— What the exercise asks —
Transcribe the records that follow in their entirety, omitting any pictures.

##### Available data #####

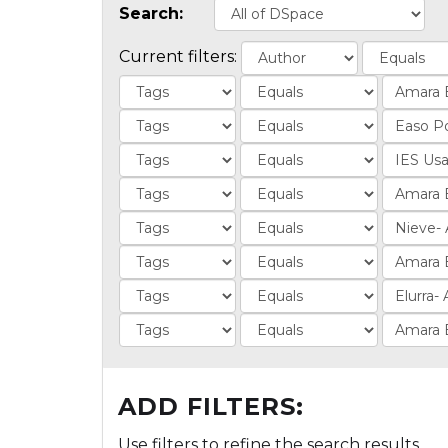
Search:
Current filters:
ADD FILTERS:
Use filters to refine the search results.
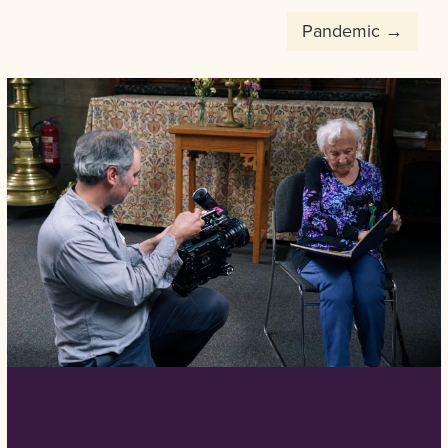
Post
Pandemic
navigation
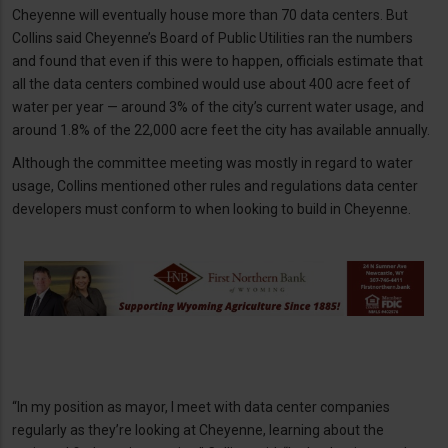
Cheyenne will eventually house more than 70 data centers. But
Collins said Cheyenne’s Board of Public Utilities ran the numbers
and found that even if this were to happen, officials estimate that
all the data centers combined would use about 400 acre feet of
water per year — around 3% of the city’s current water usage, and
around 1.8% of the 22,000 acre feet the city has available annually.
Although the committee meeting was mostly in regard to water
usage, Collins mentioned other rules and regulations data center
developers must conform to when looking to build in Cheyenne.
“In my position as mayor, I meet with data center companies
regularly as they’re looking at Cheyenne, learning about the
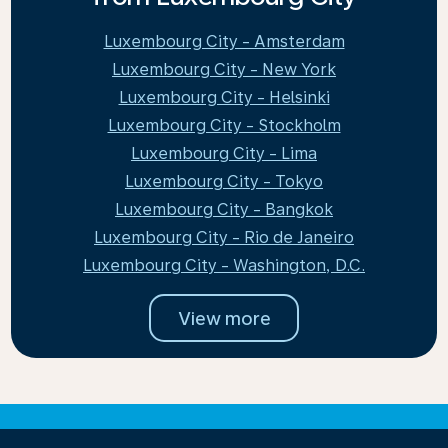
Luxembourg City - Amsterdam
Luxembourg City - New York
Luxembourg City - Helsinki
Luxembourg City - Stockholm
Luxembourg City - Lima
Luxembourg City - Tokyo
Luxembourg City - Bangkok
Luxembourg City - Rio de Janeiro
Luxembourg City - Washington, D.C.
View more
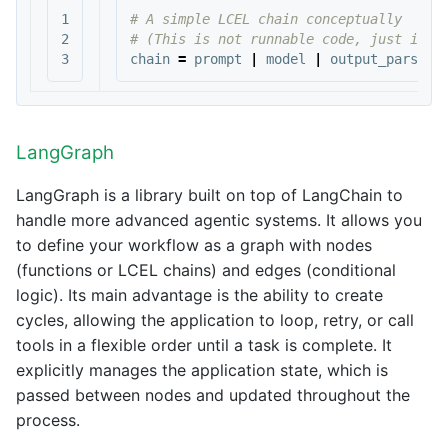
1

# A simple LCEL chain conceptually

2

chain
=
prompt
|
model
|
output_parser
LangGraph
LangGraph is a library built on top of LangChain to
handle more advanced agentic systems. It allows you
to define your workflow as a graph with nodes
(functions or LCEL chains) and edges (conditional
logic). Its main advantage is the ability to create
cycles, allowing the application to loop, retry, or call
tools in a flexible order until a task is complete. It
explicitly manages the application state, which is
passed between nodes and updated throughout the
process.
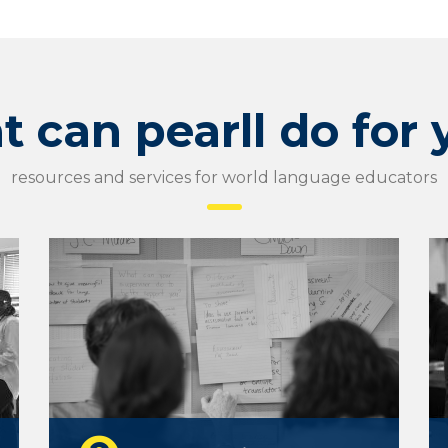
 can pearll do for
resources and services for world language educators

#####

— Exercise answer —
Search:
Current filters:
ADD FILTERS:
Use filters to refine the search results.
Post
Pandemic
navigation
Cheyenne will eventually house more than 70 data centers. But
Collins said Cheyenne’s Board of Public Utilities ran the numbers
and found that even if this were to happen, officials estimate that
all the data centers combined would use about 400 acre feet of
water per year — around 3% of the city’s current water usage, and
around 1.8% of the 22,000 acre feet the city has available annually.
Although the committee meeting was mostly in regard to water
usage, Collins mentioned other rules and regulations data center
developers must conform to when looking to build in Cheyenne.
“In my position as mayor, I meet with data center companies
regularly as they’re looking at Cheyenne, learning about the
Luxembourg City - Amsterdam
Luxembourg City - New York
Luxembourg City - Helsinki
Luxembourg City - Stockholm
Luxembourg City - Lima
Luxembourg City - Tokyo
Luxembourg City - Bangkok
Luxembourg City - Rio de Janeiro
Luxembourg City - Washington, D.C.
View more
1

# A simple LCEL chain conceptually

2

chain
=
prompt
|
model
|
output_parser
LangGraph
LangGraph is a library built on top of LangChain to
handle more advanced agentic systems. It allows you
to define your workflow as a graph with nodes
(functions or LCEL chains) and edges (conditional
logic). Its main advantage is the ability to create
cycles, allowing the application to loop, retry, or call
tools in a flexible order until a task is complete. It
explicitly manages the application state, which is
passed between nodes and updated throughout the
process.
 can pearll do for
resources and services for world language educators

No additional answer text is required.